(PROBLEMS AND TASKS)
• a. Do these statements agree with the page on domain-specific language models on Kubernetes? (i) A 7B domain model often does better than a 70B general model in its specialty. (ii) The fine-tuning job trains for five epochs. (iii) DSLMs are 10-100× cheaper to run. Answer yes or no for each and quote the words from the page that decide it.
• b. Can you rewrite the paragraph of the page on domain-specific language models on Kubernetes that begins "General-purpose LLMs (GPT-4, Llama 70B)" as a short list that keeps its main facts?

(EXTRACT TO READ)
###

Domain-Specific Language Models on Kubernetes

💡 Quick Answer: Domain-Specific Language Models (DSLMs) are smaller, cheaper, and more accurate than general-purpose LLMs for specialized tasks. Deploy them on Kubernetes using NIM or vLLM for serving, fine-tune with LoRA adapters on a single GPU, and enhance with RAG pipelines for domain knowledge. A 7B domain model often outperforms a 70B general model in its specialty.

The Problem

General-purpose LLMs (GPT-4, Llama 70B) are expensive, slow, and often inaccurate for specialized domains. A legal firm doesn’t need a model that can write poetry — they need one that understands contract law precisely. In 2026, DSLMs are rising because they’re 10-100× cheaper to run, faster to respond, and more accurate in their domain.

flowchart TB
    subgraph GENERAL["General LLM (70B)"]
        G1["$$$$ expensive"]
        G2["Good at everything"]
        G3["Great at nothing specific"]
    end
    subgraph DOMAIN["Domain-Specific LLM (7B)"]
        D1["$ cheap"]
        D2["Expert in ONE domain"]
        D3["Outperforms 70B in specialty"]
    end
    
    BASE["Base Model<br/>(Llama 3.1 8B)"] -->|"LoRA Fine-Tune<br/>+ Domain Data"| DOMAIN
    DOMAIN --> LEGAL["Legal DSLM"]
    DOMAIN --> HEALTH["Healthcare DSLM"]
    DOMAIN --> FINANCE["Finance DSLM"]
    DOMAIN --> CODE["Code DSLM"]

The Solution

LoRA Fine-Tuning Job on Kubernetes

apiVersion: batch/v1
kind: Job
metadata:
  name: finetune-legal-model
spec:
  template:
    spec:
      containers:
        - name: trainer
          image: nvcr.io/nvidia/pytorch:24.04-py3
          command: ["python", "finetune.py"]
          args:
            - "--base-model=meta-llama/Meta-Llama-3.1-8B"
            - "--dataset=/data/legal-corpus"
            - "--output=/models/legal-llama-8b"
            - "--lora-r=16"
            - "--lora-alpha=32"
            - "--epochs=3"
            - "--batch-size=4"
            - "--learning-rate=2e-4"

###

(Extracted records)
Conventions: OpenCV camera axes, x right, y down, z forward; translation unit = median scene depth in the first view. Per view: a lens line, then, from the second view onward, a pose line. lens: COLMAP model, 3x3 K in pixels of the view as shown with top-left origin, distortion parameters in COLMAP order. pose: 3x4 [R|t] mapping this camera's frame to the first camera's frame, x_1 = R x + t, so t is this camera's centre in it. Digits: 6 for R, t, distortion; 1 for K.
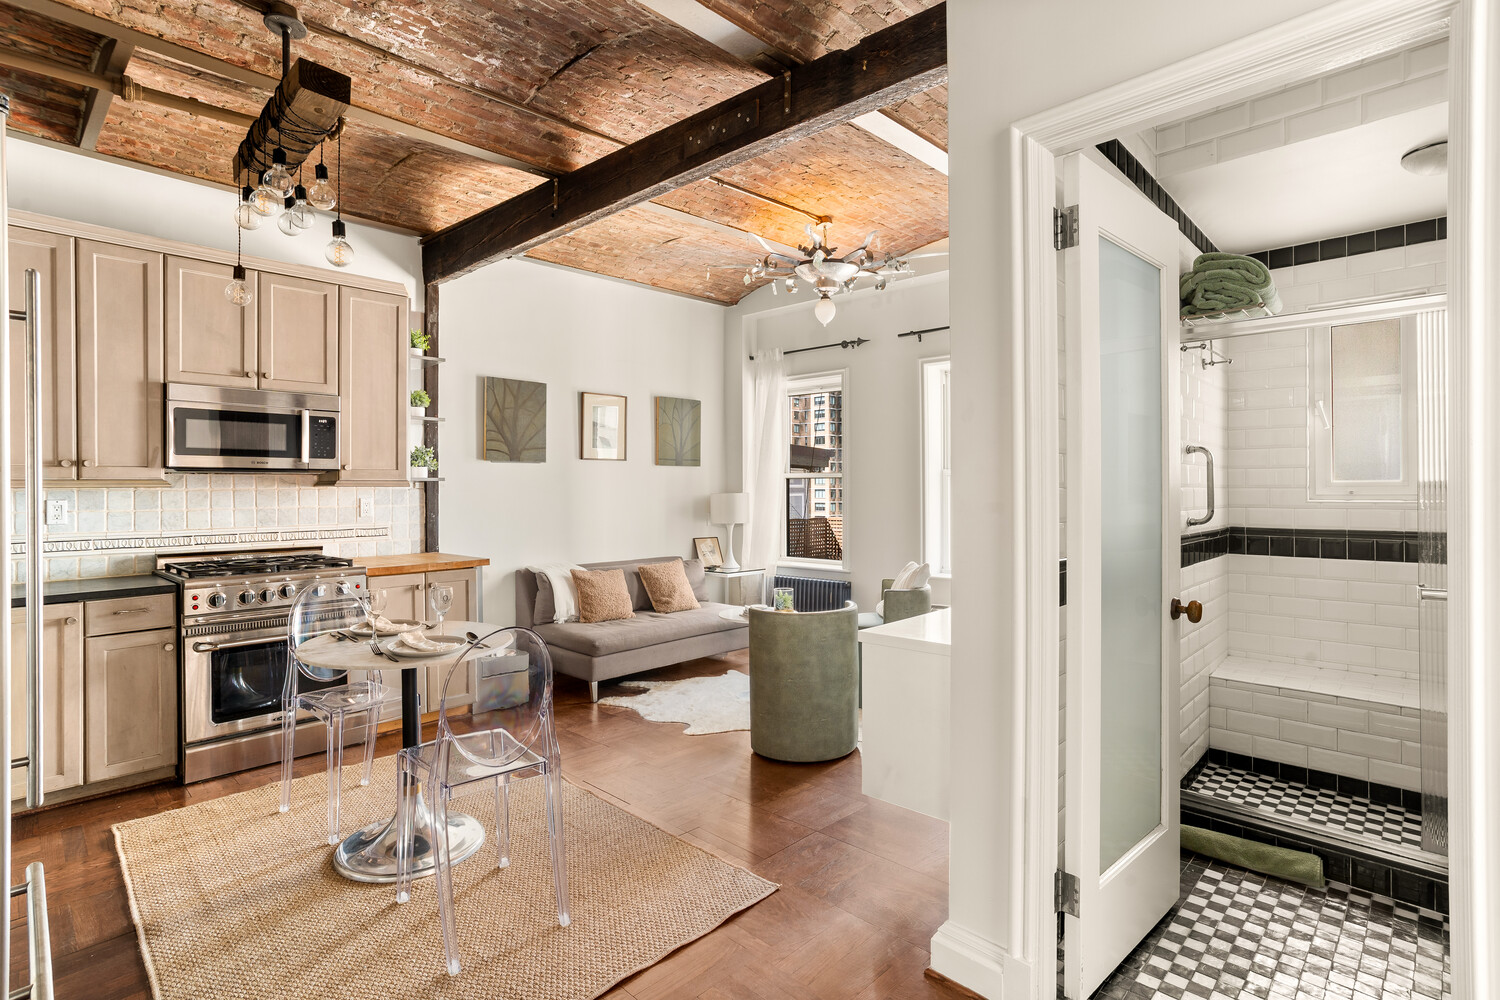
lens RADIAL K [[733.5, 0, 745.0], [0, 733.5, 489.7], [0, 0, 1]] dist [-0.061422, 0.033090]
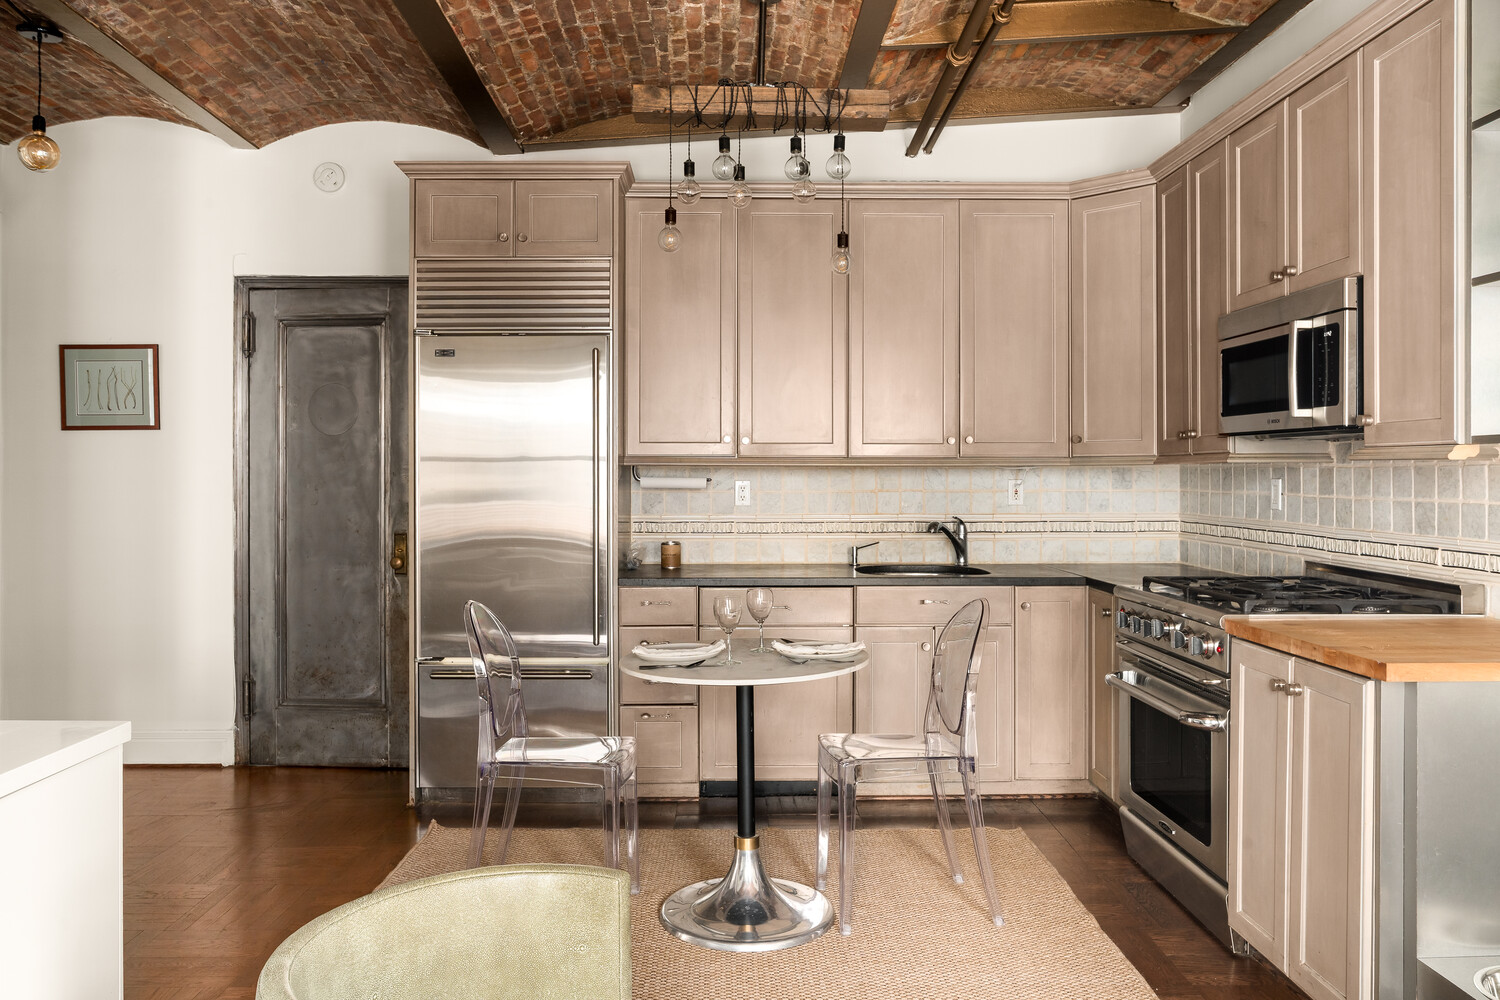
lens RADIAL K [[1105.8, 0, 748.3], [0, 1105.8, 470.4], [0, 0, 1]] dist [-0.042744, 0.064429]
pose [[-0.712678, 0.005882, -0.701467, 0.225194], [0.003411, 0.999982, 0.004920, -0.002037], [0.701483, 0.001114, -0.712685, 1.085187]]
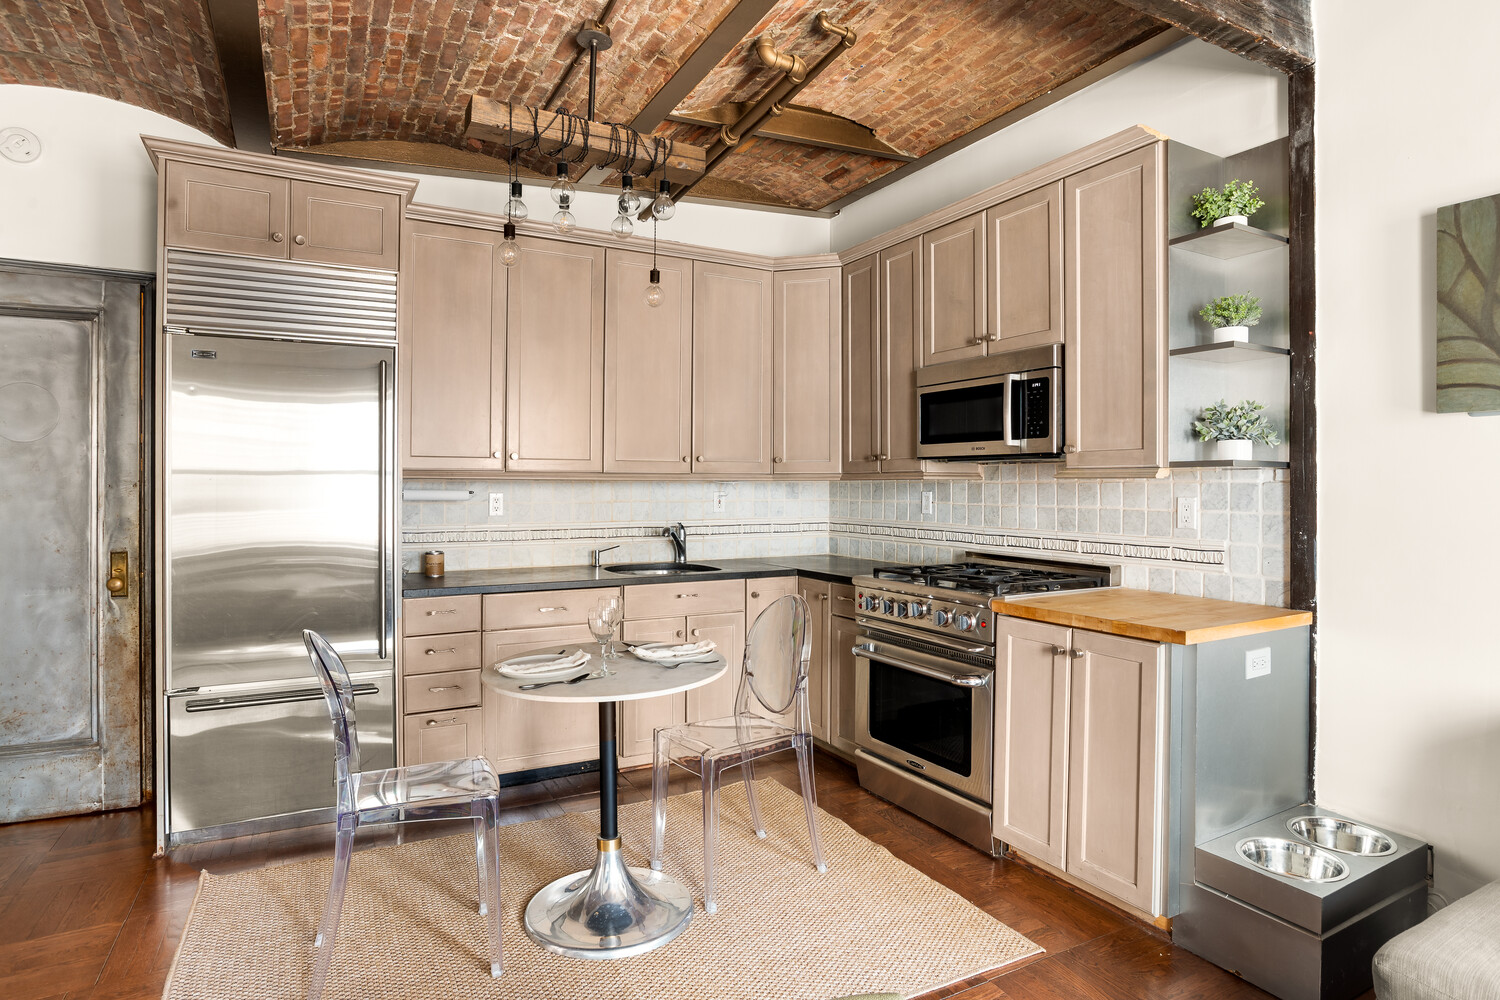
lens RADIAL K [[805.3, 0, 743.5], [0, 805.3, 484.9], [0, 0, 1]] dist [-0.050501, 0.024519]
pose [[-0.309445, 0.005033, -0.950904, 0.206815], [-0.002821, 0.999977, 0.006211, -0.001613], [0.950913, 0.004605, -0.309424, 0.829021]]
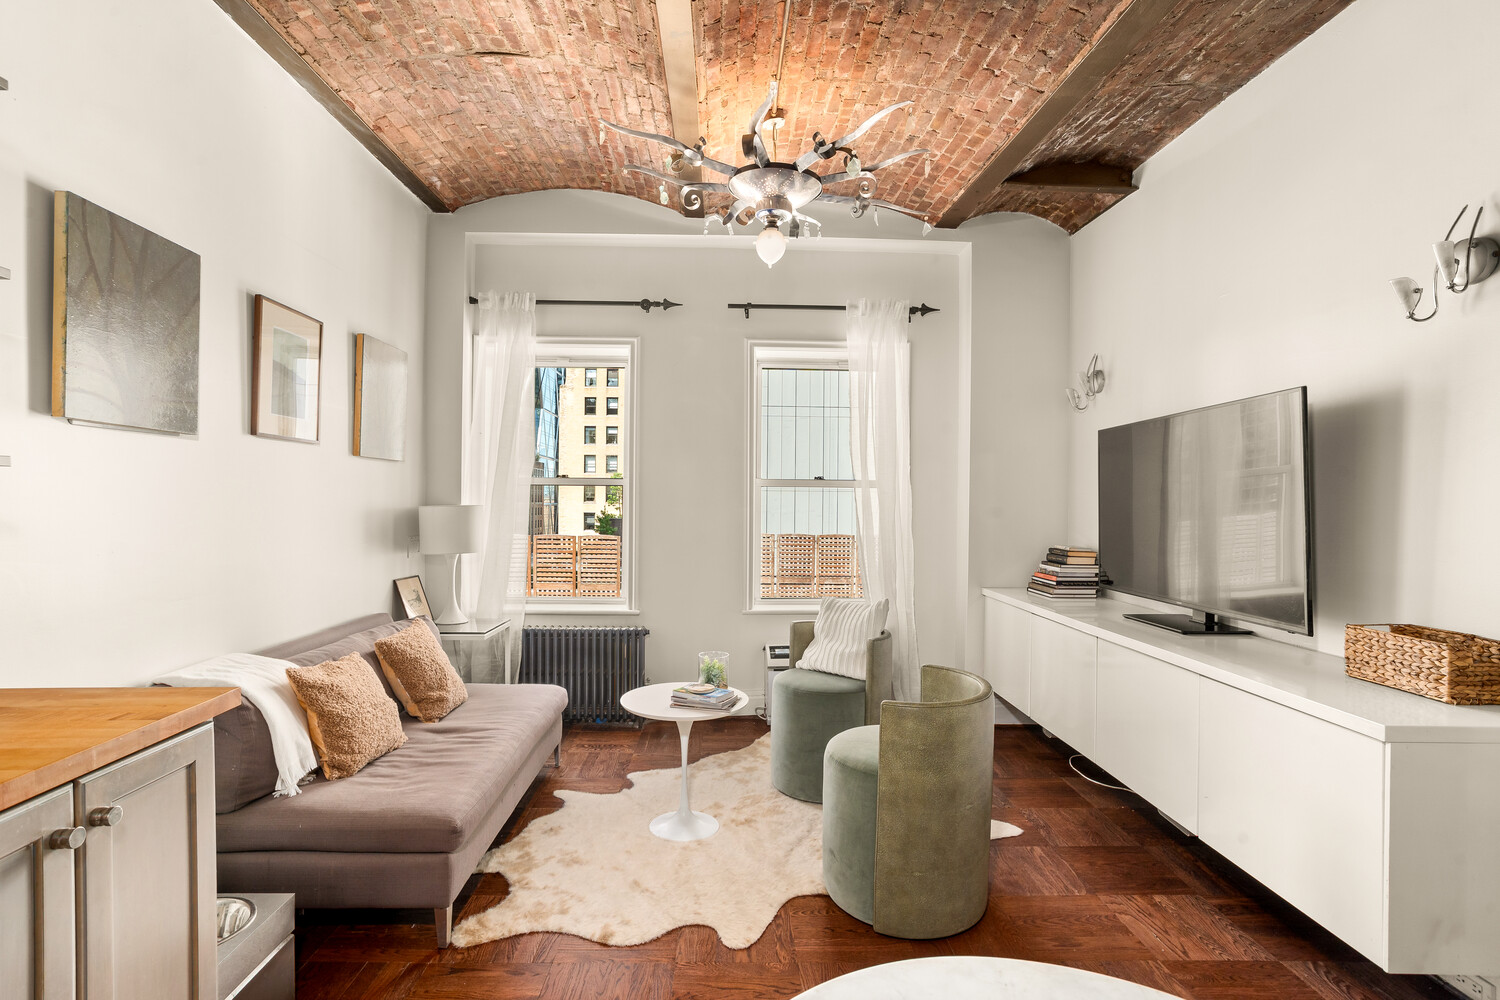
lens RADIAL K [[730.3, 0, 750.0], [0, 730.3, 500.0], [0, 0, 1]] dist [-0.028841, 0.033103]
pose [[0.709512, 0.007241, 0.704657, -0.401878], [-0.005478, 0.999974, -0.004760, 0.002454], [-0.704672, -0.000483, 0.709533, 0.528331]]
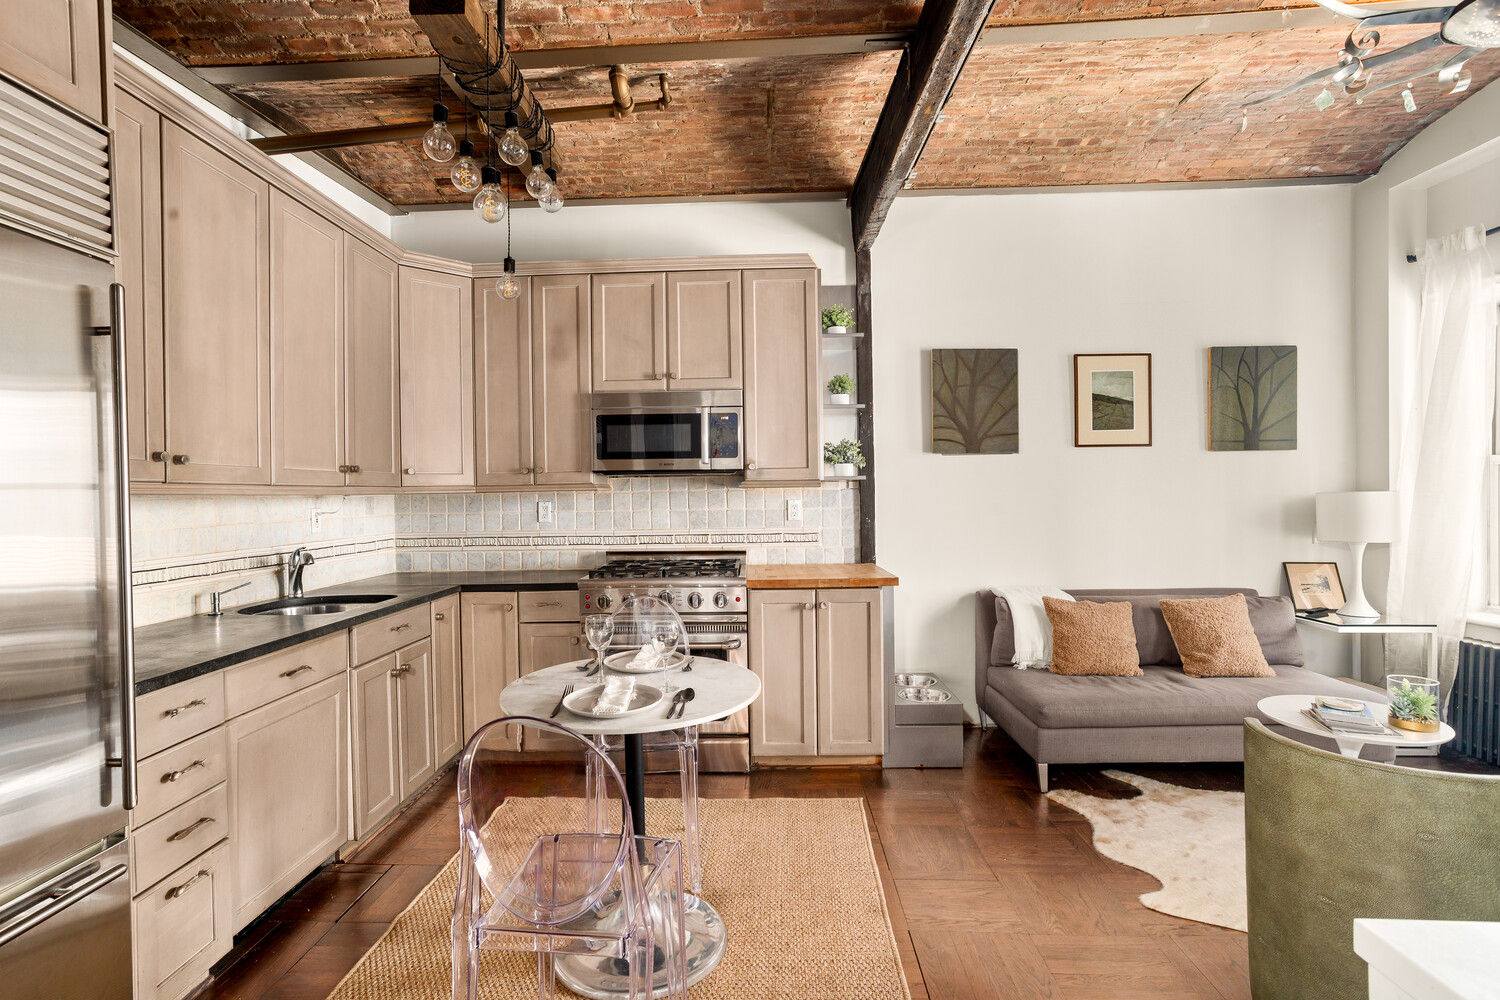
lens RADIAL K [[732.2, 0, 744.3], [0, 732.2, 497.0], [0, 0, 1]] dist [-0.054856, 0.033635]
pose [[0.663718, 0.000176, -0.747983, 0.121046], [0.009708, 0.999914, 0.008849, -0.000845], [0.747920, -0.013134, 0.663659, 0.330513]]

###

(SOLUTIONS TO EACH TASK)
• a.
(i) Yes: "A 7B domain model often outperforms a 70B general model in its specialty."
(ii) No: "--epochs=3"
(iii) Yes: "they’re 10-100× cheaper to run"

• b.
- General-purpose LLMs (GPT-4, Llama 70B) are expensive and slow, and they are often inaccurate in specialized domains.
- A legal firm needs a model that understands contract law precisely, not one that can write poetry.
- DSLMs are rising in 2026 because they are 10-100× cheaper to run, respond faster and are more accurate in their domain.